Wayne chanted one of the Buddhist mantras: nam myoho renge kyo. I remember one evening sitting on the single bed up in what was once one of Jeff’s son’s rooms across from him as he tried to teach me the chant. It was, he explained, to ask the universe for things. He told me about his daughter who was special needs, and he did a kick-ass imitation of Miles’ gravelly voice, regaling me with crazy tales of his days playing with Davis. Years later Wayne’s wife and daughter would be killed in that crash of the TWA flight exploding off the Long Island Sound. I always wondered if he ever came to understand his real holiness, the appellant’s spiritual chant that occurred when his lips met reed and fingers petted and dallied on the sax’s keys.
I drove the old family beater, an un-pedigreed Ford station wagon. It was just for trips to the local supermarket to go grocery shopping. At moments it felt as though I was playing house with a bunch of temporary bachelors or in some weird sit-com where I was the “Alice” to a group of rag-tag out-of-work musicians.

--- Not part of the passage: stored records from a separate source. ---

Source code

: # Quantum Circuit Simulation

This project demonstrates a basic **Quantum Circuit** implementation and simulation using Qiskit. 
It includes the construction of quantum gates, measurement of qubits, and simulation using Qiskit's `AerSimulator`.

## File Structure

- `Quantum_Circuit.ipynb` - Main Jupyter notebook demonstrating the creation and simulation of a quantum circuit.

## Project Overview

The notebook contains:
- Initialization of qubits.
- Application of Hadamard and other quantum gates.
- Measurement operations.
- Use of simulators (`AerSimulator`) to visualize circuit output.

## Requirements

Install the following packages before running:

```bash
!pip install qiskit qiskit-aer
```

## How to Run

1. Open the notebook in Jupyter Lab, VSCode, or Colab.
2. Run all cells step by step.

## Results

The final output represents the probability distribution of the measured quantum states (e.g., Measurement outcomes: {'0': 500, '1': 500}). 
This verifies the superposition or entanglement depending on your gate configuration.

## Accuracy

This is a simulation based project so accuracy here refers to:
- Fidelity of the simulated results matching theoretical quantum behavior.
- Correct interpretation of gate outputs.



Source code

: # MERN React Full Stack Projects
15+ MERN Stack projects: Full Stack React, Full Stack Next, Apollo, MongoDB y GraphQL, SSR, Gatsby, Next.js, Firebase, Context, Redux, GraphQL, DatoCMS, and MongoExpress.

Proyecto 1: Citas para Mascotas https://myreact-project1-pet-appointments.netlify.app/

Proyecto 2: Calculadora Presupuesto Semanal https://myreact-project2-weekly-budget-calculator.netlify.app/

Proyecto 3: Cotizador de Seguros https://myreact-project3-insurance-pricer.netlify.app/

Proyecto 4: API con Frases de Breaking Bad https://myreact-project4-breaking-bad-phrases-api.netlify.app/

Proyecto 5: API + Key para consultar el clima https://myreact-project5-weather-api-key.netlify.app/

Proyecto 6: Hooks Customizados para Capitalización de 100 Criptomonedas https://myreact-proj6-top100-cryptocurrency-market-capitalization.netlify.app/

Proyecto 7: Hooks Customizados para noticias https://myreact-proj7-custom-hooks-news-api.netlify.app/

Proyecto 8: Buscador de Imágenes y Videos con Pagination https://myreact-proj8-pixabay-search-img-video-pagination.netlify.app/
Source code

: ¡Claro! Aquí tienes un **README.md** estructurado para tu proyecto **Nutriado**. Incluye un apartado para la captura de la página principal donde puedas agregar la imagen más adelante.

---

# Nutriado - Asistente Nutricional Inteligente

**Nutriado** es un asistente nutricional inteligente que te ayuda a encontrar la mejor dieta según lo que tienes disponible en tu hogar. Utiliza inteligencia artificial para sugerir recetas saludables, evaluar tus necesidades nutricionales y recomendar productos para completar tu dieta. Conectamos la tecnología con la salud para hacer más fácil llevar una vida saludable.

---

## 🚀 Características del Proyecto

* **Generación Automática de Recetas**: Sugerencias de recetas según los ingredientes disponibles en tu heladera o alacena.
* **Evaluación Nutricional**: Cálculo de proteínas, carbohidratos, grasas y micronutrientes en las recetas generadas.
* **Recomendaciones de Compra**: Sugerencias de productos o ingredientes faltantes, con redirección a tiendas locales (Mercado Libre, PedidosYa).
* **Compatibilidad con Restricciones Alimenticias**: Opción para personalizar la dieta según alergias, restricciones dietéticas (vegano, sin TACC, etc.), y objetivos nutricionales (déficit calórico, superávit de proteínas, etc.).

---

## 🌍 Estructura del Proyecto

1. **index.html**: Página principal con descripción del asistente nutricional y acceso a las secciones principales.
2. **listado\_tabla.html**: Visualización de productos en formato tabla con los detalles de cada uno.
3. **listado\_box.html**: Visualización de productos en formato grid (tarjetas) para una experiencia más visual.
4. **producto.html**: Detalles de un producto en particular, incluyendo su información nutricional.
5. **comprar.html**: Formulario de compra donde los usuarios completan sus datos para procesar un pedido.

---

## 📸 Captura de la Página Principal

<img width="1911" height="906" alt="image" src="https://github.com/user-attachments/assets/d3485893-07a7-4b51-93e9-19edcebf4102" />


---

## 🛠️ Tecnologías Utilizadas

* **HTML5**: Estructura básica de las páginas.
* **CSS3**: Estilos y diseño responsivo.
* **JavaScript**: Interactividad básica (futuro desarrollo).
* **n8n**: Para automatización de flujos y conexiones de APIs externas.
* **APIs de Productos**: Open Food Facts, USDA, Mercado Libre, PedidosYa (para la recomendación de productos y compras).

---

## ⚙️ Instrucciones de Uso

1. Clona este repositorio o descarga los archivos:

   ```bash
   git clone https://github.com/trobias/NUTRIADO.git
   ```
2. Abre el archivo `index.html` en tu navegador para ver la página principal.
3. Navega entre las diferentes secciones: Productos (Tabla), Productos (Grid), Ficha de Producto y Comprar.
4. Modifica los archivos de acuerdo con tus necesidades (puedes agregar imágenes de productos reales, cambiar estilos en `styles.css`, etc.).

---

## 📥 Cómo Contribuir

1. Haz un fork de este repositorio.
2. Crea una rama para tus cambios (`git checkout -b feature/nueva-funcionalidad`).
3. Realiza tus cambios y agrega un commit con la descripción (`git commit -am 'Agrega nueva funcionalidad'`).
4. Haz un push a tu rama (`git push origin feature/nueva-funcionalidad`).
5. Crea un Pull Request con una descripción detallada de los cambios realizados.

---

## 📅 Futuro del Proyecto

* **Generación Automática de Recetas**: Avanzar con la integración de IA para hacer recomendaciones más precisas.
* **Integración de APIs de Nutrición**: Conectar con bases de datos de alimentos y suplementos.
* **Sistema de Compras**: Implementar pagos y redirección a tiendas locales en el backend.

The arrangement seemed strangely comfortable. The breakfast favorite was hands down, poached-eggs on English muffins. Sandwiches for lunch. They ate with gusto and gratitude. I dipped into each of my cookbooks for dinner inspiration. Saluted chicken livers from Irma and quiche from Julia. I had a pretty good personal repertoire under my belt too. I remember making moules marinieres one night and after steaming the mussels I served all of them without inspecting them to make sure they had opened. Later that night I remembered consuming cooked un-opened mussels could sicken you. I was on the phone panicked with my aunt at midnight trying to get reassurance that I hadn’t inadvertently poisoned everyone. After an anxious night the next morning everyone arrived for breakfast looking just fine.
During the month there was a steady influx of hopeful drummers arriving with drum-sticks in hand. The group swelled from just a few musicians into a river. Alphonso Johnson was there: a shy, tall and slender with a boyish face. There were many others from past configurations of the band and some who came in to rehearse for a potential solo gig. Memory fails to identify them by name.
Later that year when they hit NYC on their tour, I was there sitting right up front. After the performance, Robert took me back stage where we had a warm but brief reunion. Our moment was over .. we were family for a month in an old weathered house on the Sound. Weather Report was soaring on a stunning upward trajectory and would go on to have several legendary talents like Jaco Pastorius come through and leave their imprimatur on the band’s legacy.
Over the years due to the compression of great talent and ego the band
experienced huge power plays and much upheaval. Joe died of cancer several years ago. Wayne is alive and has achieved his legendary throne at 83 as a venerable Jazz Great. Still thrilling the world with his glorious sax. Our time together is now just some sweet jazz riff from the past… that still resonates in this woman’s memory.